▶ **TASK ITEM**
Would you reproduce the whole listing exactly, dropping any pictures it holds?

▶ **AVAILABLE DATA**
# # #

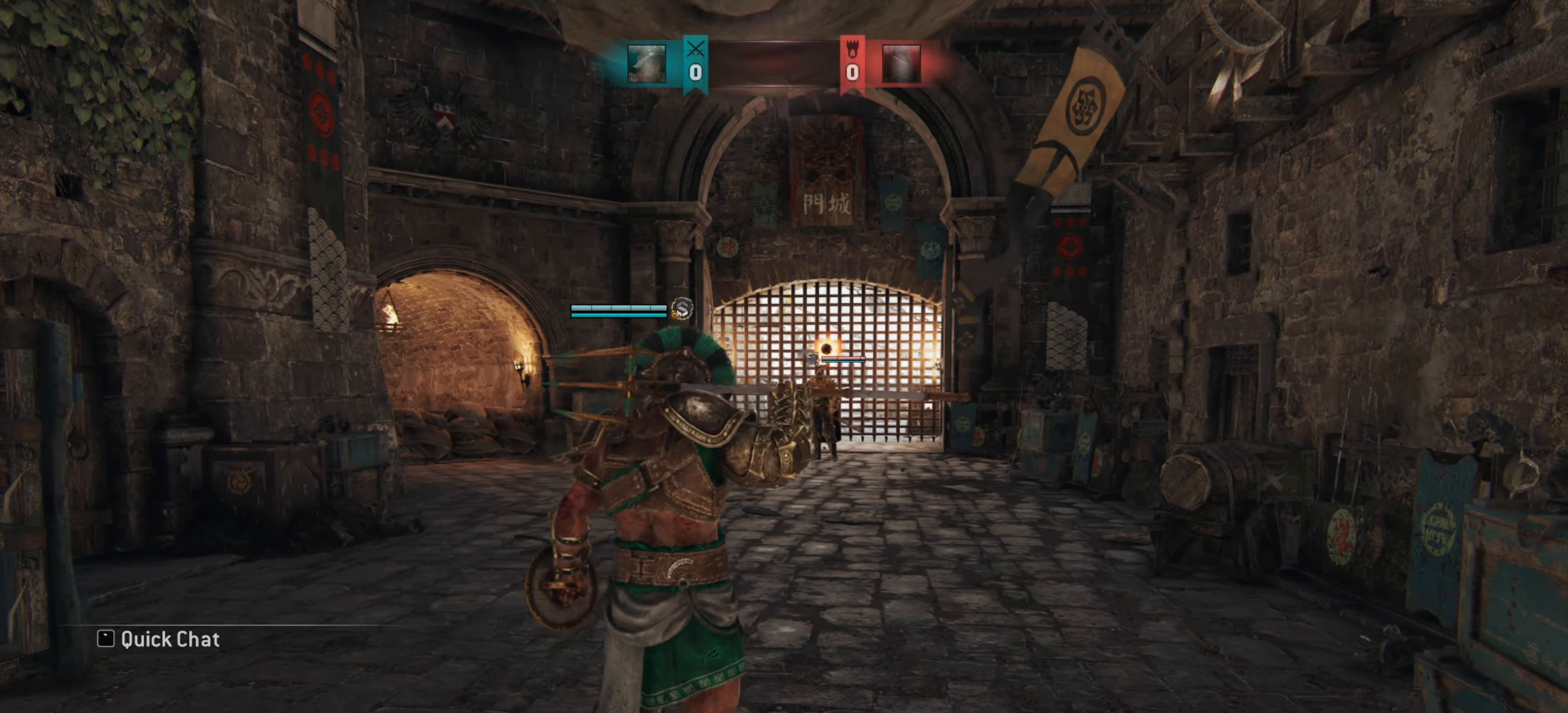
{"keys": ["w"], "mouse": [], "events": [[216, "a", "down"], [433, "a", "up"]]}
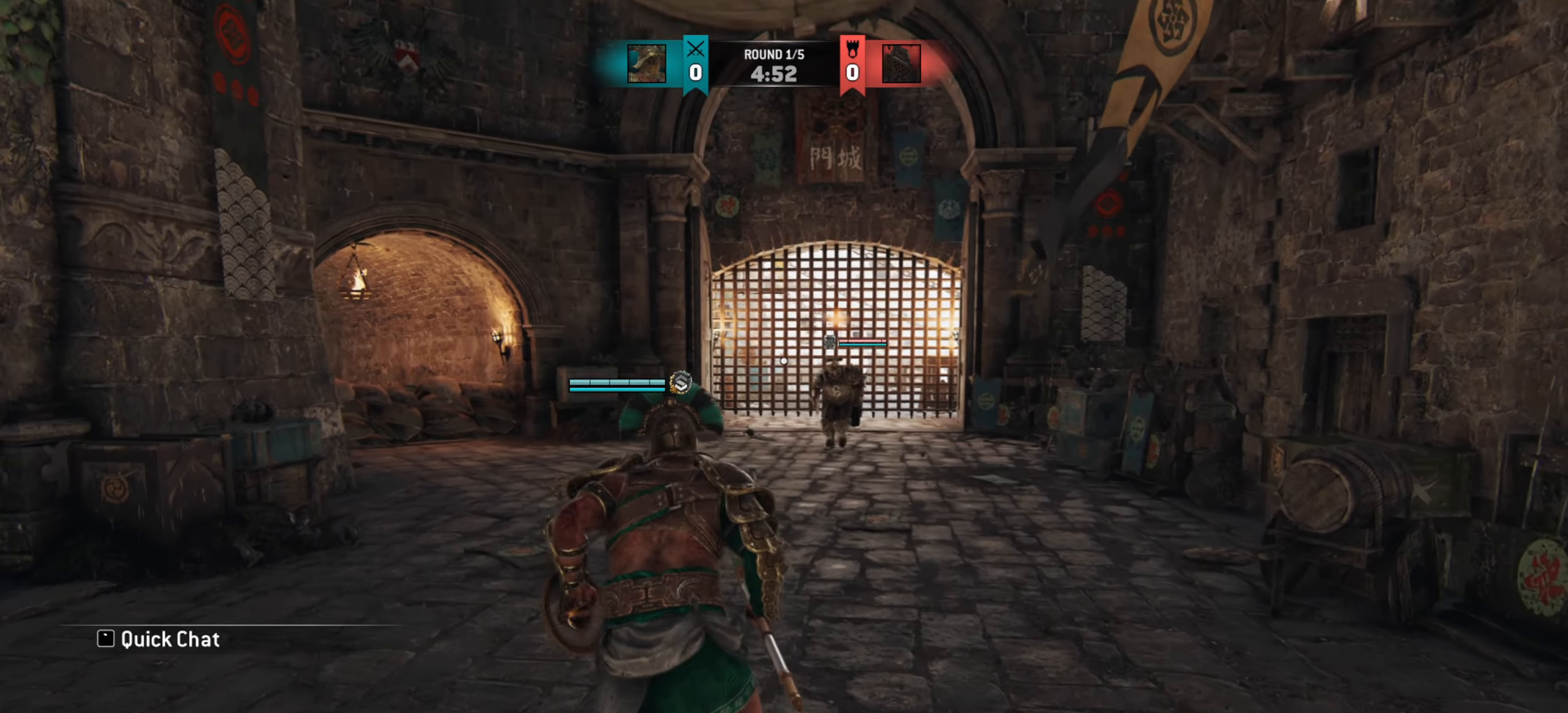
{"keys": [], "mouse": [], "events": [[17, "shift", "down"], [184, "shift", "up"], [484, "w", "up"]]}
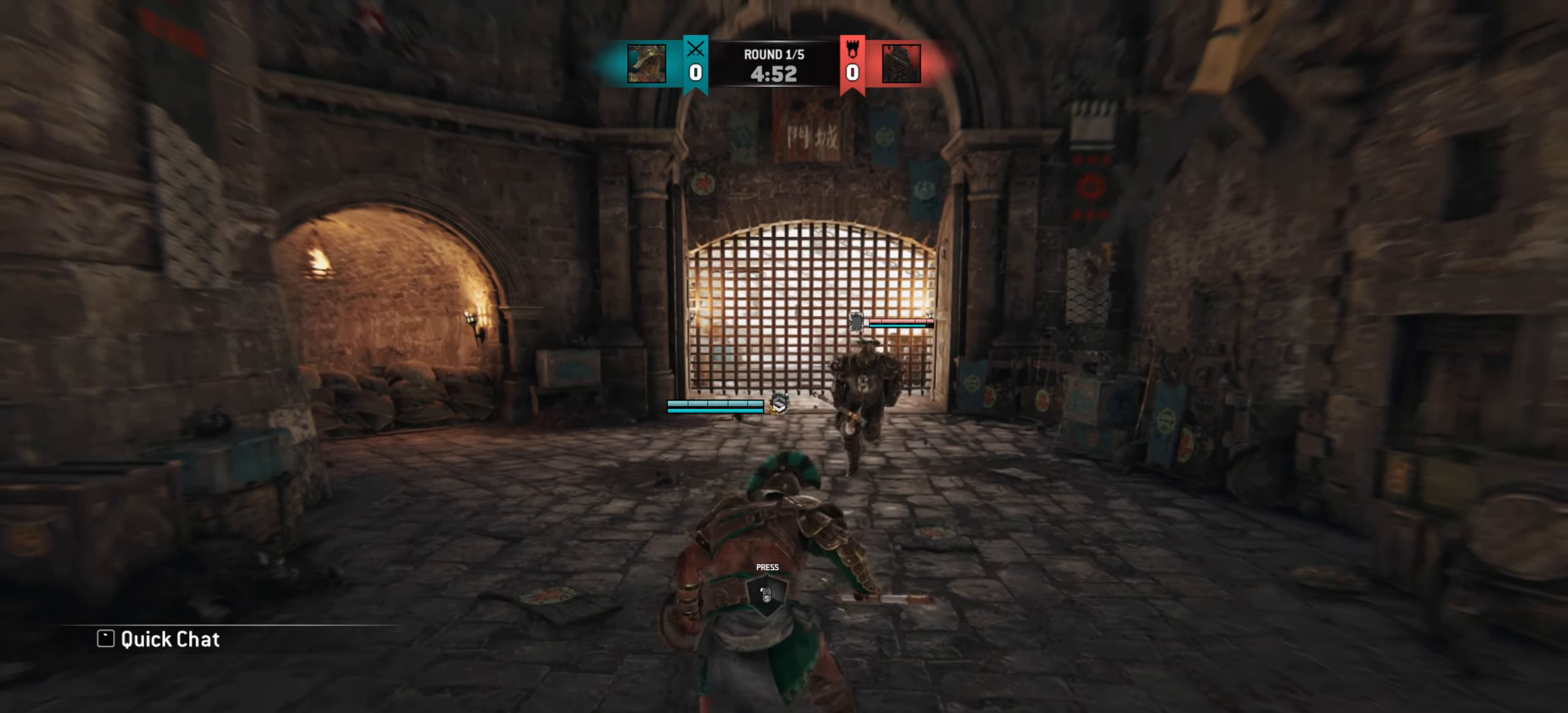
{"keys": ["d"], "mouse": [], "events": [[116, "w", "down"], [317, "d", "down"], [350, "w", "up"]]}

# # #

▶ **WRITTEN ANSWER**
{"keys": ["w"], "mouse": [], "events": [[216, "a", "down"], [433, "a", "up"]]}
{"keys": [], "mouse": [], "events": [[17, "shift", "down"], [184, "shift", "up"], [484, "w", "up"]]}
{"keys": ["d"], "mouse": [], "events": [[116, "w", "down"], [317, "d", "down"], [350, "w", "up"]]}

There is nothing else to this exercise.